(Stored data entries)
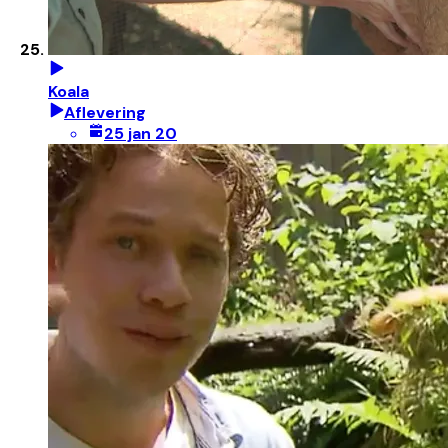
Koala
Aflevering
25 jan 20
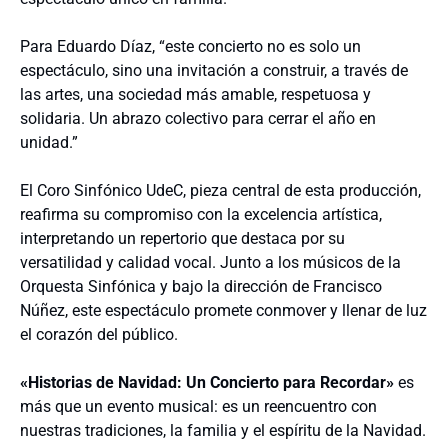
Para Eduardo Díaz, “este concierto no es solo un
espectáculo, sino una invitación a construir, a través de
las artes, una sociedad más amable, respetuosa y
solidaria. Un abrazo colectivo para cerrar el año en
unidad.”
El Coro Sinfónico UdeC, pieza central de esta producción,
reafirma su compromiso con la excelencia artística,
interpretando un repertorio que destaca por su
versatilidad y calidad vocal. Junto a los músicos de la
Orquesta Sinfónica y bajo la dirección de Francisco
Núñez, este espectáculo promete conmover y llenar de luz
el corazón del público.
«Historias de Navidad: Un Concierto para Recordar»
es
más que un evento musical: es un reencuentro con
nuestras tradiciones, la familia y el espíritu de la Navidad.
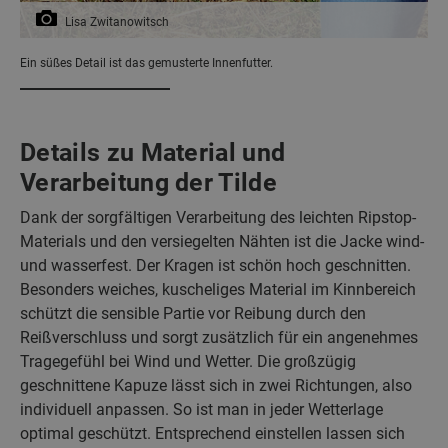
Lisa Zwitanowitsch
Ein süßes Detail ist das gemusterte Innenfutter.
Details zu Material und
Verarbeitung der Tilde
Dank der sorgfältigen Verarbeitung des leichten Ripstop-
Materials und den versiegelten Nähten ist die Jacke wind-
und wasserfest. Der Kragen ist schön hoch geschnitten.
Besonders weiches, kuscheliges Material im Kinnbereich
schützt die sensible Partie vor Reibung durch den
Reißverschluss und sorgt zusätzlich für ein angenehmes
Tragegefühl bei Wind und Wetter. Die großzügig
geschnittene Kapuze lässt sich in zwei Richtungen, also
individuell anpassen. So ist man in jeder Wetterlage
optimal geschützt. Entsprechend einstellen lassen sich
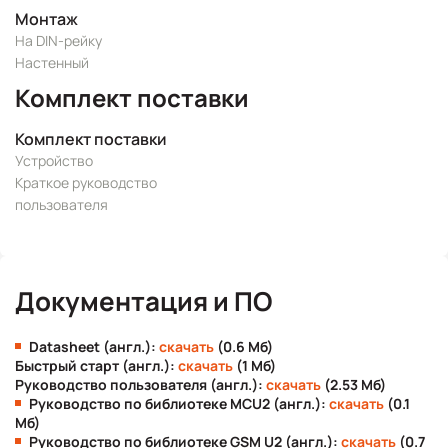
Монтаж
На DIN-рейку
Настенный
Комплект поставки
Комплект поставки
Устройство
Краткое руководство
пользователя
Документация и ПО
Datasheet (англ.):
скачать
(0.6 Мб)
Быстрый старт (англ.):
скачать
(1 Мб)
Руководство пользователя (англ.):
скачать
(2.53 Мб)
Руководство по библиотеке MCU2 (англ.):
скачать
(0.1
Мб)
Руководство по библиотеке GSM U2 (англ.):
скачать
(0.7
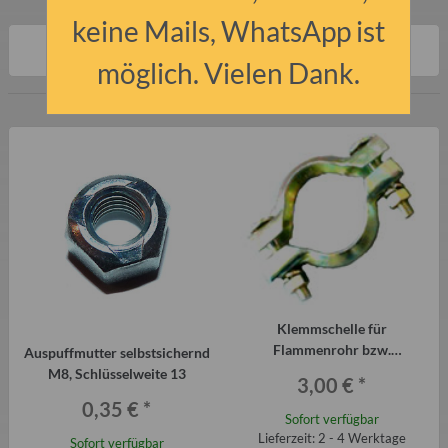
keine Mails, WhatsApp ist
Artikel 1 - 2 von 2
möglich. Vielen Dank.
Klemmschelle für
Flammenrohr bzw.
Auspuffmutter selbstsichernd
Eingangsrohr zum Krümmer
M8, Schlüsselweite 13
3,00 €
*
Trabant 1.1
0,35 €
*
Sofort verfügbar
Lieferzeit: 2 - 4 Werktage
Sofort verfügbar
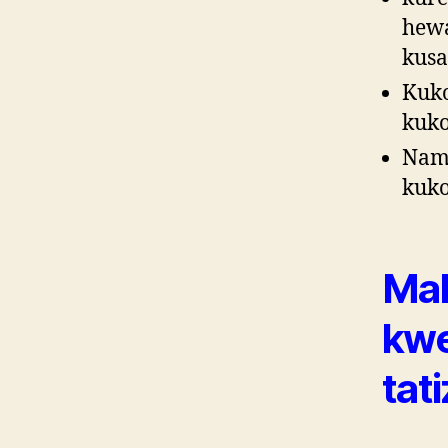
hewa
kusa
Kuko
kuko
Namn
kuko
Mak
kwe
tat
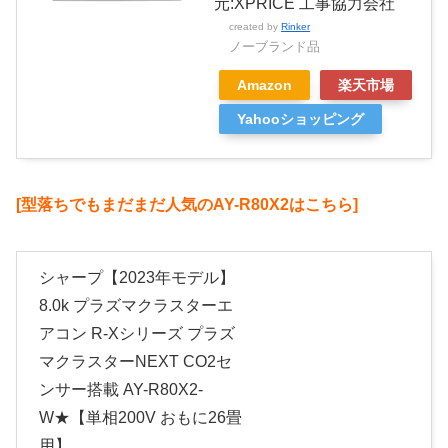
元:XPRICE 工事協力会社
created by
Rinker
ノーブランド品
Amazon
楽天市場
Yahooショッピング
[型落ちでもまだまだ人気のAY-R80X2はこちら]
シャープ【2023年モデル】
8.0k プラズマクラスターエ
アコン R-Xシリーズ プラズ
マクラスターNEXT CO2セ
ンサー搭載 AY-R80X2-
W★【単相200V おもに26畳
用】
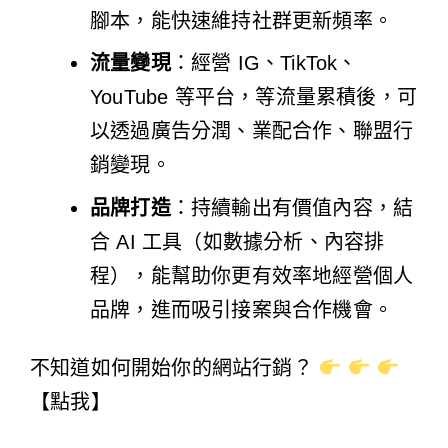
腳本，能快速維持社群更新頻率。
流量變現
：經營 IG、TikTok、
YouTube 等平台，等流量累積後，可
以透過廣告分潤、業配合作、聯盟行
銷變現。
品牌打造
：持續輸出有價值內容，結
合 AI 工具（如數據分析、內容排
程），能幫助你更有效率地經營個人
品牌，進而吸引接案與合作機會。
不知道如何開始你的網站行銷？
【點我】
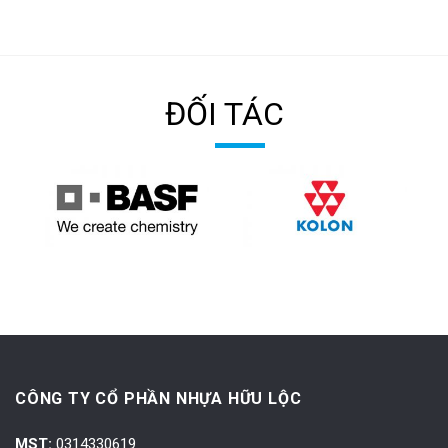
ĐỐI TÁC
CÔNG TY CỔ PHẦN NHỰA HỮU LỘC
MST:
0314330619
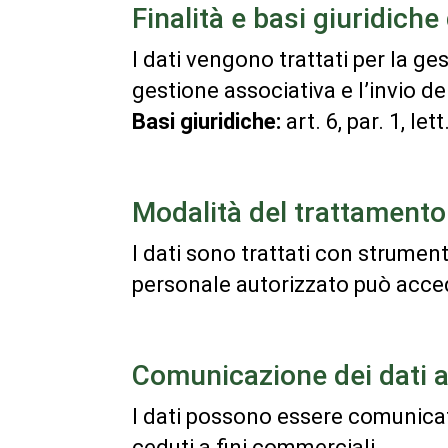
Finalità e basi giuridich
I dati vengono trattati per la ge
gestione associativa e l’invio de
Basi giuridiche:
art. 6, par. 1, lett
Modalità del trattamento
I dati sono trattati con strumen
personale autorizzato può acce
Comunicazione dei dati a
I dati possono essere comunicati,
ceduti a fini commerciali.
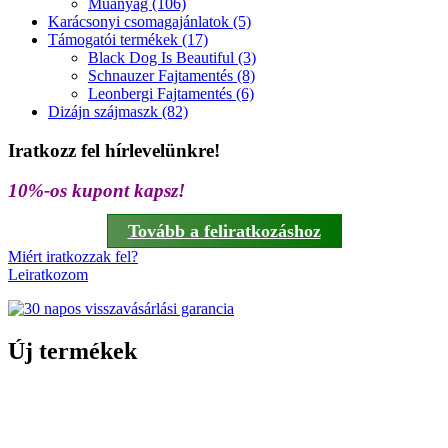
Műanyag (106)
Karácsonyi csomagajánlatok (5)
Támogatói termékek (17)
Black Dog Is Beautiful (3)
Schnauzer Fajtamentés (8)
Leonbergi Fajtamentés (6)
Dizájn szájmaszk (82)
Iratkozz fel hírlevelünkre!
10%-os kupont kapsz!
Tovább a feliratkozáshoz
Miért iratkozzak fel?
Leiratkozom
Új termékek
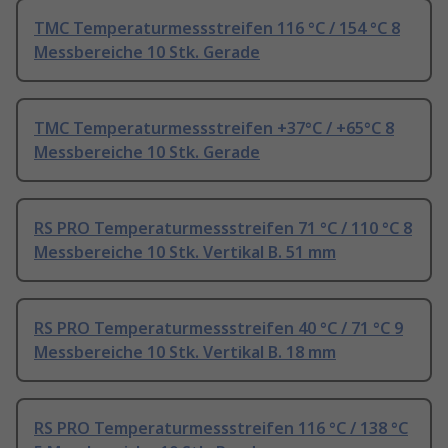
TMC Temperaturmessstreifen 116 °C / 154 °C 8
Messbereiche 10 Stk. Gerade
TMC Temperaturmessstreifen +37°C / +65°C 8
Messbereiche 10 Stk. Gerade
RS PRO Temperaturmessstreifen 71 °C / 110 °C 8
Messbereiche 10 Stk. Vertikal B. 51 mm
RS PRO Temperaturmessstreifen 40 °C / 71 °C 9
Messbereiche 10 Stk. Vertikal B. 18 mm
RS PRO Temperaturmessstreifen 116 °C / 138 °C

- Goal of the exercise:
Reproduce every entry above line for line, character for character, leaving out the pictures.

- Response to the exercise:
Koala
Aflevering
25 jan 20
Para Eduardo Díaz, “este concierto no es solo un
espectáculo, sino una invitación a construir, a través de
las artes, una sociedad más amable, respetuosa y
solidaria. Un abrazo colectivo para cerrar el año en
unidad.”
El Coro Sinfónico UdeC, pieza central de esta producción,
reafirma su compromiso con la excelencia artística,
interpretando un repertorio que destaca por su
versatilidad y calidad vocal. Junto a los músicos de la
Orquesta Sinfónica y bajo la dirección de Francisco
Núñez, este espectáculo promete conmover y llenar de luz
el corazón del público.
«Historias de Navidad: Un Concierto para Recordar»
es
más que un evento musical: es un reencuentro con
nuestras tradiciones, la familia y el espíritu de la Navidad.
Lisa Zwitanowitsch
Ein süßes Detail ist das gemusterte Innenfutter.
Details zu Material und
Verarbeitung der Tilde
Dank der sorgfältigen Verarbeitung des leichten Ripstop-
Materials und den versiegelten Nähten ist die Jacke wind-
und wasserfest. Der Kragen ist schön hoch geschnitten.
Besonders weiches, kuscheliges Material im Kinnbereich
schützt die sensible Partie vor Reibung durch den
Reißverschluss und sorgt zusätzlich für ein angenehmes
Tragegefühl bei Wind und Wetter. Die großzügig
geschnittene Kapuze lässt sich in zwei Richtungen, also
individuell anpassen. So ist man in jeder Wetterlage
optimal geschützt. Entsprechend einstellen lassen sich
Монтаж
На DIN-рейку
Настенный
Комплект поставки
Комплект поставки
Устройство
Краткое руководство
пользователя
Документация и ПО
Datasheet (англ.):
скачать
(0.6 Мб)
Быстрый старт (англ.):
скачать
(1 Мб)
Руководство пользователя (англ.):
скачать
(2.53 Мб)
Руководство по библиотеке MCU2 (англ.):
скачать
(0.1
Мб)
Руководство по библиотеке GSM U2 (англ.):
скачать
(0.7
keine Mails, WhatsApp ist
Artikel 1 - 2 von 2
möglich. Vielen Dank.
Klemmschelle für
Flammenrohr bzw.
Auspuffmutter selbstsichernd
Eingangsrohr zum Krümmer
M8, Schlüsselweite 13
3,00 €
*
Trabant 1.1
0,35 €
*
Sofort verfügbar
Lieferzeit: 2 - 4 Werktage
Sofort verfügbar
hewa
kusa
Kuko
kuko
Namn
kuko
Mak
kwe
tat
元:XPRICE 工事協力会社
created by
Rinker
ノーブランド品
Amazon
楽天市場
Yahooショッピング
[型落ちでもまだまだ人気のAY-R80X2はこちら]
シャープ【2023年モデル】
8.0k プラズマクラスターエ
アコン R-Xシリーズ プラズ
マクラスターNEXT CO2セ
ンサー搭載 AY-R80X2-
W★【単相200V おもに26畳
用】
腳本，能快速維持社群更新頻率。
流量變現
：經營 IG、TikTok、
YouTube 等平台，等流量累積後，可
以透過廣告分潤、業配合作、聯盟行
銷變現。
品牌打造
：持續輸出有價值內容，結
合 AI 工具（如數據分析、內容排
程），能幫助你更有效率地經營個人
品牌，進而吸引接案與合作機會。
不知道如何開始你的網站行銷？
【點我】
ĐỐI TÁC
CÔNG TY CỔ PHẦN NHỰA HỮU LỘC
MST:
0314330619
Finalità e basi giuridich
I dati vengono trattati per la ge
gestione associativa e l’invio de
Basi giuridiche:
art. 6, par. 1, lett
Modalità del trattamento
I dati sono trattati con strumen
personale autorizzato può acce
Comunicazione dei dati a
I dati possono essere comunicati,
ceduti a fini commerciali.
Műanyag (106)
Karácsonyi csomagajánlatok (5)
Támogatói termékek (17)
Black Dog Is Beautiful (3)
Schnauzer Fajtamentés (8)
Leonbergi Fajtamentés (6)
Dizájn szájmaszk (82)
Iratkozz fel hírlevelünkre!
10%-os kupont kapsz!
Tovább a feliratkozáshoz
Miért iratkozzak fel?
Leiratkozom
Új termékek
TMC Temperaturmessstreifen 116 °C / 154 °C 8
Messbereiche 10 Stk. Gerade
TMC Temperaturmessstreifen +37°C / +65°C 8
Messbereiche 10 Stk. Gerade
RS PRO Temperaturmessstreifen 71 °C / 110 °C 8
Messbereiche 10 Stk. Vertikal B. 51 mm
RS PRO Temperaturmessstreifen 40 °C / 71 °C 9
Messbereiche 10 Stk. Vertikal B. 18 mm
RS PRO Temperaturmessstreifen 116 °C / 138 °C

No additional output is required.